» Activity list:
• a. In the magazine roundup below, translate this sentence into Spanish: "Some HIV patients quit drug regimens and find their immune systems, having been bolstered by the drugs, are suddenly able to fight the virus without help."
• b. Extend the magazine roundup below, starting right after its last line.

» Selected extract:

New York Times Magazine, June 21
(posted Friday, June 19, 1998)
The cover story profiles Steven F. Goldstone, RJR Nabisco chairman and Big Tobacco defender. Unlike other tobacco VIPs, Goldstone willingly admits the weed is addictive, carcinogenic, and evil (and that firms may have marketed cigarettes to kids), yet he's leading the fight against congressional sanctions. Goldstone finally decided a settlement didn't make fiscal sense and that he'll continue to manufacture cigarettes until tobacco itself is illegal. ... A story says exiled Chinese dissident Wei Jingsheng may not be the best activist for his cause. Wei's a weak political theorist, and his long imprisonment has left him naive about the workings of the modern world. (He still views China as Maoist.) Still, Wei's indomitable charm and spirit make him a formidable foe for Beijing. ... An article traces a promising development in the search for an AIDS cure. Some HIV patients quit drug regimens and find their immune systems, having been bolstered by the drugs, are suddenly able to fight the virus without help. This could lead to a vaccine.

New York, June 22
(posted Thursday, June 18, 1998)

» Collected data entries:
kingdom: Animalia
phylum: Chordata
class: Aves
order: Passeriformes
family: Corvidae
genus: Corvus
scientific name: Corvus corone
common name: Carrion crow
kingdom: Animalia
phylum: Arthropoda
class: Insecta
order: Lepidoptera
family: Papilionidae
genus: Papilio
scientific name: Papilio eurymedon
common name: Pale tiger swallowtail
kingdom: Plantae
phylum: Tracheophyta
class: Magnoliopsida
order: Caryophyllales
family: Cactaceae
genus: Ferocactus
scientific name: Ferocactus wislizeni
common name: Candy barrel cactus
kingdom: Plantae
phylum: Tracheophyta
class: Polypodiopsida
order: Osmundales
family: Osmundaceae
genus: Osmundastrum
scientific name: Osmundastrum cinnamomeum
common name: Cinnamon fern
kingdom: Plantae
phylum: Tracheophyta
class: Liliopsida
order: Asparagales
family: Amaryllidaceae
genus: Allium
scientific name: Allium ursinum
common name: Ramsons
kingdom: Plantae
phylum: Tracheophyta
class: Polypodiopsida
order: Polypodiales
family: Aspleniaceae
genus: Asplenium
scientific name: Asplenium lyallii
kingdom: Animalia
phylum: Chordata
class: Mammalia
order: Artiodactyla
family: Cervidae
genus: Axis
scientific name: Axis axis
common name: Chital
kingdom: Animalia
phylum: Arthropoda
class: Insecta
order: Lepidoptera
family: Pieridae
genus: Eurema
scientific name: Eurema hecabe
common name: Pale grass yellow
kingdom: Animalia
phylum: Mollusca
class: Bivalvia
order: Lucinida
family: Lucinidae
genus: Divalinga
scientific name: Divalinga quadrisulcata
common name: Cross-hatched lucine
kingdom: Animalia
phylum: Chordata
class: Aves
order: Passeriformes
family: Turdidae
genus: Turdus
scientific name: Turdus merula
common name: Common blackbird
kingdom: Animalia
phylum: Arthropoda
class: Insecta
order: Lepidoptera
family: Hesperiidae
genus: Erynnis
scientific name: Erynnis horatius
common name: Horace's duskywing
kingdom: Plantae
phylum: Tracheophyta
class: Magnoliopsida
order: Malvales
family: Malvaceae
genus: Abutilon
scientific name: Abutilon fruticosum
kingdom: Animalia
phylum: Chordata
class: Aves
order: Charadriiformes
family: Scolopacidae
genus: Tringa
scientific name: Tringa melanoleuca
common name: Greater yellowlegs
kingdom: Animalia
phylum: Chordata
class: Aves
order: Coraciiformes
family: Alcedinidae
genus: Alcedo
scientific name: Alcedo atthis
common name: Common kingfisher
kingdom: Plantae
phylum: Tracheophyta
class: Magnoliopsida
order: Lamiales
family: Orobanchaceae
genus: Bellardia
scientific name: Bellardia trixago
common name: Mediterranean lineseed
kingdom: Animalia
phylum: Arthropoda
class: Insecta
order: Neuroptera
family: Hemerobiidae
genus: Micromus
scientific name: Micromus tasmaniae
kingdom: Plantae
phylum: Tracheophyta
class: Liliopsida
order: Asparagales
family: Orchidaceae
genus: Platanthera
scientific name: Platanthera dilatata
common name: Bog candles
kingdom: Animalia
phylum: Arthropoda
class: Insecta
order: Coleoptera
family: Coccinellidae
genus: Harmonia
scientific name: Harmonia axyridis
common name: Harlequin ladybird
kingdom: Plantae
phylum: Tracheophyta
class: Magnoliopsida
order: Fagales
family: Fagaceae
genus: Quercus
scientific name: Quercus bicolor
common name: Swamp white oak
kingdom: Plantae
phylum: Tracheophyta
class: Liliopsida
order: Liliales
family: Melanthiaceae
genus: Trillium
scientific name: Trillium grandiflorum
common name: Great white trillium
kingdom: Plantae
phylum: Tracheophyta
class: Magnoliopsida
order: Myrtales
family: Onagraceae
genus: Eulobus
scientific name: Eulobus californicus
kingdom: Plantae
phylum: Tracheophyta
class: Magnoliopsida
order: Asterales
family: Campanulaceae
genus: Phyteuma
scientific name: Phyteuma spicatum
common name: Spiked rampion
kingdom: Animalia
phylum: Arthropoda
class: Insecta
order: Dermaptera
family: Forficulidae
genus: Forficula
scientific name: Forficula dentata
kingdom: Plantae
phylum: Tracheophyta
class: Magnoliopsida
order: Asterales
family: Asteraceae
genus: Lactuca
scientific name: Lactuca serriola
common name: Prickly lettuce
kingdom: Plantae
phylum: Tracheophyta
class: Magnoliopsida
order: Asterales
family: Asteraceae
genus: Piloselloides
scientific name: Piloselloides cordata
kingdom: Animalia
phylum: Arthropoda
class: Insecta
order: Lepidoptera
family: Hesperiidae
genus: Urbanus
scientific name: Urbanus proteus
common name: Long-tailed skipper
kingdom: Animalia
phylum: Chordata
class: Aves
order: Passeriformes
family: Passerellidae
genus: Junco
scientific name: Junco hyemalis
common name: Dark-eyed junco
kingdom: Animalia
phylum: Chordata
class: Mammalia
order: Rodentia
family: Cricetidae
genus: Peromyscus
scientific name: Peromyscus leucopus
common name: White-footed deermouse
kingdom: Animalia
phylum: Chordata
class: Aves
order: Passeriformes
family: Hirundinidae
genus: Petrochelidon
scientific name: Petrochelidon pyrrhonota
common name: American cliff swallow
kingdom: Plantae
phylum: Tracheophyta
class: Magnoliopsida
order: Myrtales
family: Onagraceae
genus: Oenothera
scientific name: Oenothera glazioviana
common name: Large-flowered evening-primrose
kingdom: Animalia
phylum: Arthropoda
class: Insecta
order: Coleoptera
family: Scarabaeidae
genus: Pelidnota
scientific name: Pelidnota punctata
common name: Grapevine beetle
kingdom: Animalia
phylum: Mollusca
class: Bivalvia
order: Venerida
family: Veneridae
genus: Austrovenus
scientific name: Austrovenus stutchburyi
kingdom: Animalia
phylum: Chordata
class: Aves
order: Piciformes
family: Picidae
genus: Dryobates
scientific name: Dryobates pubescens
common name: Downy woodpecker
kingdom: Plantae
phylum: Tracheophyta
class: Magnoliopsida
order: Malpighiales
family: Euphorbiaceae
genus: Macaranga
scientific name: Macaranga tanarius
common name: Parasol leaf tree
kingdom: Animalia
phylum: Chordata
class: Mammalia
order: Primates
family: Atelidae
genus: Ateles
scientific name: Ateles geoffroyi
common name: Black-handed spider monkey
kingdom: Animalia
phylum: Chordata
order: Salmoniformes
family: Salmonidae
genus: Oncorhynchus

» Outputs for the tasks:
• a. Algunos pacientes con VIH abandonan sus tratamientos farmacológicos y descubren que sus sistemas inmunitarios, fortalecidos por los fármacos, de repente son capaces de combatir el virus sin ayuda.

• b.
The world's hottest celebrity is exposed. The hilarious cover story chronicles Leonardo DiCaprio's misadventures in Manhattan. DiCaprio and his misogynist, potty-mouthed entourage don't tip at restaurants (or strip clubs), brawl with detractors, throw food at photographers, and ooze sleaze. Sample: Leo's bad boys phoned actress Elizabeth Berkley (Showgirls) at all hours of the night, hoping she'd leave her boyfriend and join them for drinks. When her boyfriend finally told them to stop bothering her, one of Leo's posse sucker-punched him.

Esquire, July 1998
(posted Thursday, June 18, 1998)
Esquire's coup: face time with the reclusive Clarence Thomas. The piece finds the Supreme Court justice bitter at his lot and deeply suspicious of the white world. Thomas counsels successful young black men that, upon leaving their neighborhoods, "you won't ever really be able to go back. But you may find you're never fully accepted up ahead, either, that you've landed between worlds. That's the way I feel sometimes, even now, and it can make you angry." ... A story says the top five restaurant cities other than New York City are (in descending order): San Francisco, Chicago, New Orleans, Los Angeles, and Boston. ... Rick Moody and David Foster Wallace contribute short fiction to a summer reading package.

Brill's Content, July/August 1998
(posted Wednesday, June 17, 1998)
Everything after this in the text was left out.